To start solving my questions, I’m going to first plug in “board” to the Cirrus. After doing this, one can see that “board” appears 69 times. By looking at the corpus reader, one can see where in the text “board” is most frequent. Taking a peek to the right of the screen at the words trend panel, one can tell that the usage of “board” tends to spike in segments 4,5 and 7. These spikes are on January 6th, January 25th and February 9th (a Sunday to be exact). One must also remark on the sharp drop that the usage of “board” experiences in segment 6 (February 6th), which is between January 25th and February 9th.

To completely answer my question, I must not plug “Cossack” into Voyant and look for the correlation. Cossack appears 46 times throughout the diary, and tends to have the same frequency of appearance as “board.” To me, this is not a surprise because both words have to do with ships and more likely than not, when Linn is talking about ships, he is probably talking about the Cossack. The Cossack experiences its spikes on January 6th (segment 4) and February 9th (segment 7). The only difference between the two words is that the largest decline in usage happens on January 9th (segment 3).
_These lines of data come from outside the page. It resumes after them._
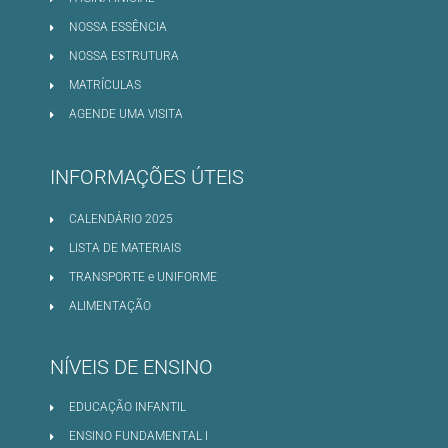
NOSSA ESSÊNCIA
NOSSA ESTRUTURA
MATRÍCULAS
AGENDE UMA VISITA
INFORMAÇÕES ÚTEIS
CALENDÁRIO 2025
LISTA DE MATERIAIS
TRANSPORTE e UNIFORME
ALIMENTAÇÃO
NÍVEIS DE ENSINO
EDUCAÇÃO INFANTIL
ENSINO FUNDAMENTAL I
After looking at both words in Voyant, I can now see that there is a strong correlation between “board” and “Cossack”. On top of this, the usage of these words spikes when Linn is onboard a ship (most of the time it is the Cossack). There are many reasons behind this. In my opinion, Linn tends to use words regarding ships when he is in fact on the ship. However, there are many possible reasons as to why Linn does this (mood, weather, time of day). The only real way of knowing would be speaking to Linn himself.
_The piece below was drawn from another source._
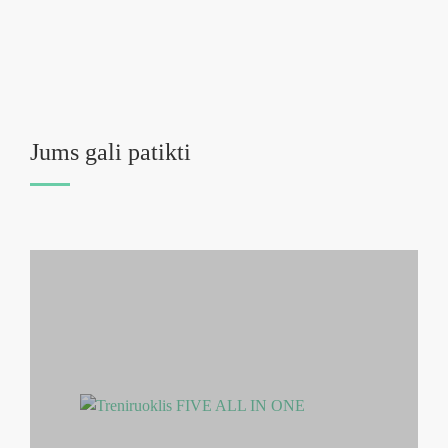
Jums gali patikti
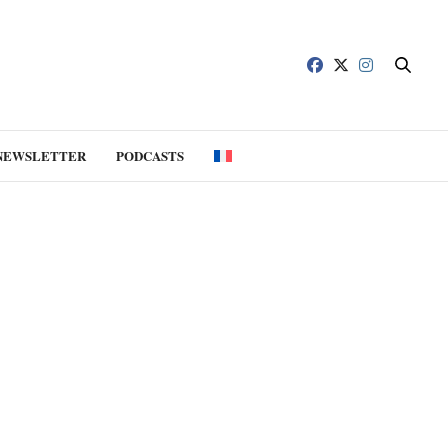
NEWSLETTER
PODCASTS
Hypothesis and Distant Reading

I could not think of anything to support or contradict the hypothesis given. So instead I used Voyant tools to choose a word that would pose a question or two for me to think about. I started with “Cossack” because I thought it would be interesting to see which words linked to it, and then I though “sick” would work really well connecting to it.

So rather than finding data to support or contrast Professor Jakacki’s hypothesis, I made my own hypothesis by looking at the two words, “Cossack” and “sick”. My hypothesis is that I think that the words “Cossack” and “sick” will consistently appear together because James Merrill Linn wrote how people were always getting sick aboard the ship. This was either because they got seasick out on the rough ocean, or just since they were all stuck in a tight space together for long period of time, diseases spread faster.

First, I started by seeing how many times the different words appear in the text. "Cossack", appears 46 times, while "sick" shows up only 38 times. Then I decided to look at the relative frequencies of the two words compared to one another. The first thing I noticed was how extreme the frequencies were, they never really remained flat for a long period of time. The result of comparing them was also not what I expected. In segments 1, 2, 3, and 4 the two words did not have even slightly similar word trends, they were complete opposites. However, in segments 5, 7, 8 and 9 they had either identical word trends or very similar ones, as shown below. And although this somewhat supports my hypothesis, it does not completely.

The most uses of the word "sick" were in the third segment of the text, where almost all of the men were getting sick from the rocking of the boat. In one diary entry, "sick" was used 4 times, and in the one right after it was used 5 times. "Cossack" is used, as I expected, most often when they are aboard the ship, but also when they are about to go on it or right after they got off the boat. The word frequencies overlap especially in segments 5 and 8 because that is when the men in the army and their prisoners were getting very sick aboard the ship.

Distant reading was very helpful in this situation with looking up those two words. Although I did not get a clear answer to whether my hypothesis was accurate or not, I think it was in the broad sense, and distant reading definitely helped to prove that.